- Caddo Gap Caddo Gap
- Coordinates: 34°24′16″N 93°37′18″W﻿ / ﻿34.40444°N 93.62167°W
- Country: United States
- State: Arkansas
- County: Montgomery

Area
- • Total: 0.40 sq mi (1.0 km^{2})
- • Land: 0.40 sq mi (1.0 km^{2})
- • Water: 0.0 sq mi (0 km^{2})
- Elevation: 640 ft (200 m)

Population (2020)
- • Total: 39
- Time zone: UTC-6 (Central (CST))
- • Summer (DST): UTC-5 (CDT)
- ZIP code: 71935
- GNIS feature ID: 2805629
- FIPS Code: 05-10330

= Caddo Gap, Arkansas =

Caddo Gap is an unincorporated community and census-designated place (CDP) in Montgomery County, Arkansas, United States. It lies between Glenwood and Norman, on the Caddo River. It was first listed as a CDP in the 2020 census with a population of 39.

■ **DATA PROVIDED**
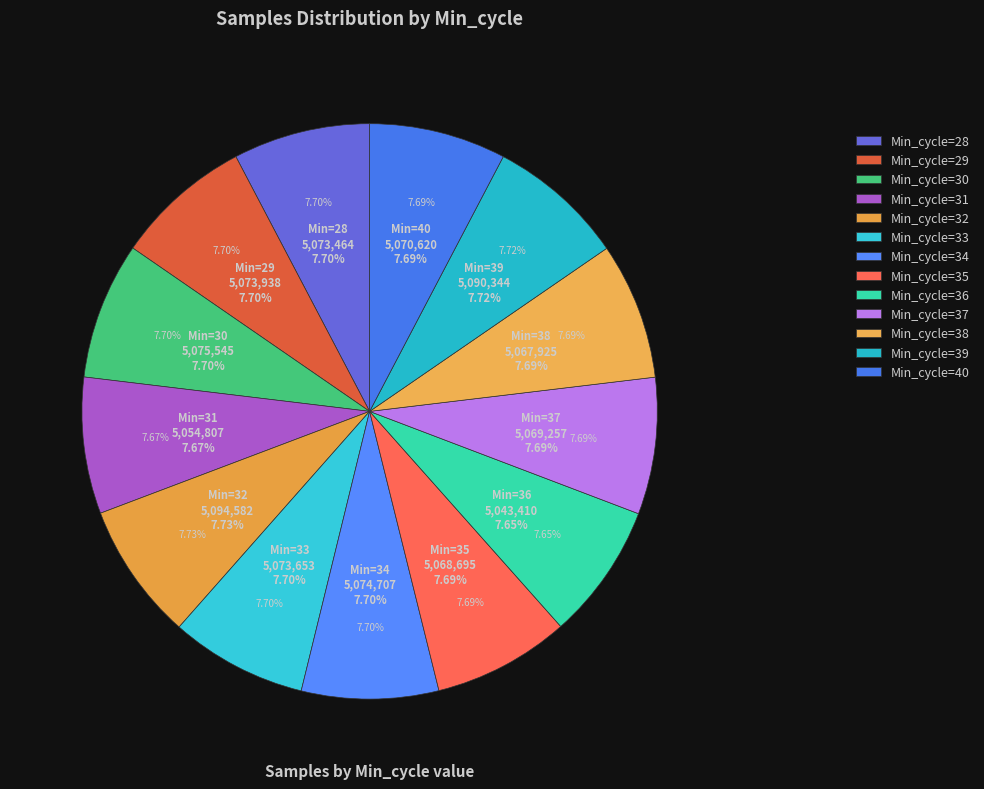

Rank the categories by value from highest to lowest.

32, 39, 30, 34, 29, 33, 28, 40, 37, 35, 38, 31, 36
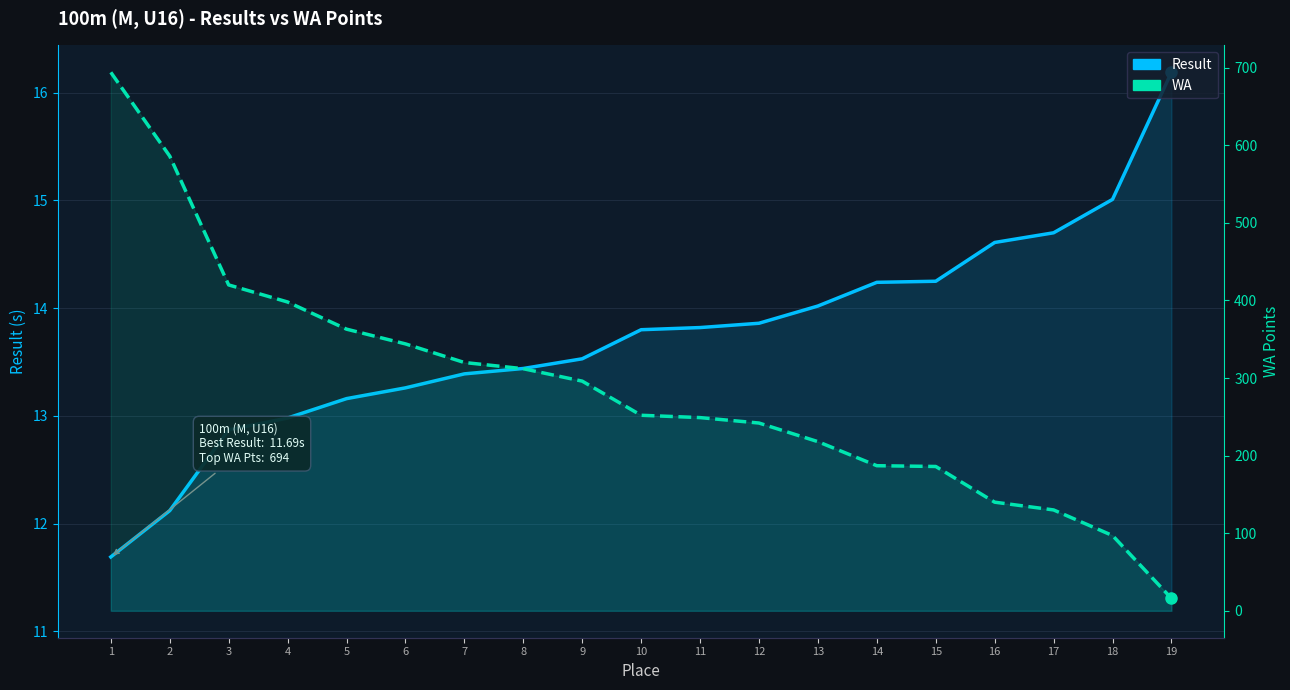

Rank the series by their average value, from lowest to highest.

Result, WA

■ **REQUIREMENT 1**
Rewrite the Caddo Gap entry starting with "Caddo Gap is" and going on through "population of 39.", putting "Little Missouri River" in place of "Caddo River".
■ **REQUIREMENT 2**
Answer these questions from the Caddo Gap entry:
(a) What ZIP code does Caddo Gap have?
(b) What is its elevation in feet?
(c) Between which two places does it lie?

■ **FINAL ANSWER 1**
Caddo Gap is an unincorporated community and census-designated place (CDP) in Montgomery County, Arkansas, United States. It lies between Glenwood and Norman, on the Little Missouri River. It was first listed as a CDP in the 2020 census with a population of 39.

■ **FINAL ANSWER 2**
(a) 71935
(b) 640 feet
(c) Glenwood and Norman